Dia senja. Saya mentari.
Banyak orang bilang senja selalu merindukan mentari, bagaimana kalau dalam cerita ini mentari yang selalu merindukan senja? Sedangkan senja?
Mentari juga tidak tahu persis kapan senja pernah merindukannya tapi yang jelas mentari selalu menunggu saat - saat senja memeluknya hangat menemaninya istirahat dalam gelapnya malam dengan sinaran bulan dan bintang sebagai altarnya.
Kadang, mentari memohon untuk senja memeluknya di antara bintang dan deburan ombak bersama wangi samudera yang akan selalu menjadi favoritnya. Tidak jarang senja mengabulkannya.
Mentari bersedia memberi apapun hanya untuk tetap menikmati dekapan hangat sang senja yang tidak seberapa lama. Karena senja akan, terus, selamanya lebih berharga daripada apa yang dia punya. Mentari bilang jarak selalu memisahkannya dari senja, pagi dan siang yang membuat jarak diantara mereka. Tapi, kata senja jarak itu fana. Mentari tidak percaya karna kata orang yang fana adalah sang senja dan ia akan selalu seperti itu. Mentari tidak percaya pada keduanya karena ia menikmati jarak diantaranya dan senja yaitu jauh. Sehingga mentari percaya akan ada jauh yang selalu menjadi favoritnya. Jauh itu senja.
Sedangkan untuk saya. Jauh itu Nata.
Sepuluh menit sudah saya menikmati pemandangan yang tidak jarang saya lihat dulu sekali. Pemandangan yang saya baru sadar kalau itu adalah favorit saya. Ada banyak favorit kalau saya berbicara soal Nata. Tidak apa kalau kalian bosan, tapi saya tidak akan pernah. Soal jauh, jarak saya antara Nata sekarang mungkin sekitar 20 meter. Tapi ia masih terasa jauh dan masih menjadi favorit saya. Jika menerka soal apa yang terjadi dengan saya dan Nata, tolong saya juga tidak mengerti. Tapi, saya ingat persis kenapa saya berdiri disini. Saya rindu jauh saya itu.
Hampir satu tahun setelah kembalinya saya dari Praha. Saya juga tidak sadar kalau pendidikan S2 saya akan secepat ini tapi saya bersyukur. Lagipula saya rindu Indonesia, Jakarta, keluarga, sahabat, kerabat, teman.

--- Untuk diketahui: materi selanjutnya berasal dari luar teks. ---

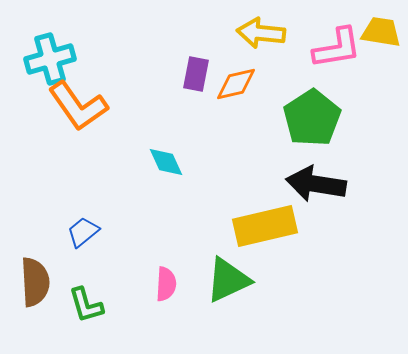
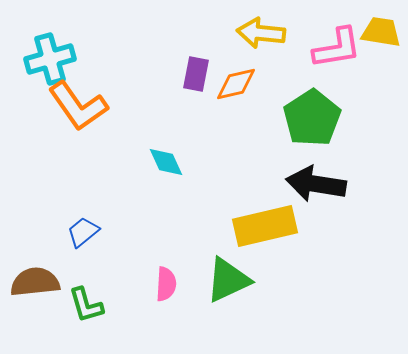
brown semicircle: rotated 93 degrees counterclockwise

Dengan segala visi dan misi saya tentang hidup dan karir serta motivasi yang tidak henti - hentinya diberikan oleh keluarga dan teman - teman yang membuat saya bertahan selama satu tahun terakhir saya kemarin di Praha. Sebenarnya saya juga bukan tipe perempuan yang akan menangis sendu tanpa henti ketika kekasih menuntut untuk pergi. Saya yakin saya bisa bahagia begitupun Nata. Bisa dibuktikan dia tidak henti tersenyum dari sepuluh menit yang lalu dari pandangan 20 meter yang saya nikmati sekarang.
Jika Ardan adik kandung saya berharap kalau seandainya Nata sendiri sekarang. Saya sebaliknya. Bukan karna saya tidak ingin kembali ke dekapannya tapi saya tidak ingin berharap keburukan dari kebahagian orang.
Teta sudah mengantarkan beritanya sendiri ke saya kalau Nata sudah hampir setahun menjalin hubungan dengan seorang wanita cantik bernama Widya. Tapi Teta bilang ia tidak tahu lebih dari itu karena ia tidak terlalu perduli dengan siapa kakaknya itu berhubungan sekarang. Saya juga tidak ingin tahu lebih lanjut. Karna untuk apa?
"Lo ngapain masih di sini?" Ujar Teta yang menyenggol lengan saya pelan
"Eh Ta?" Kata saya spontan
"Lo ngapain masih disini? Kan gue janjiannya di distronya mas"
"Oh iya gue nunggu lo"
"Yaudah ayo masuk"
Hening menerpa saya untuk kesekian kalinya di hari ini.
"Ne gak- papa kan?? Kalau...."
"Gak -papa. Kita udah dewasa harusnya bisa melindungi perasaan masing - masing"
"Maaf" Kata Teta lagi
"Gak- papa Ta. Kan gue sendiri yang mau ucapin 'selamat' "
Teta menatap saya dengan perasaan bersalah karna menyetujui kemauan saya memberi selamat atas distro Nata yang baru saja dibuka lagi di daerah Bintaro.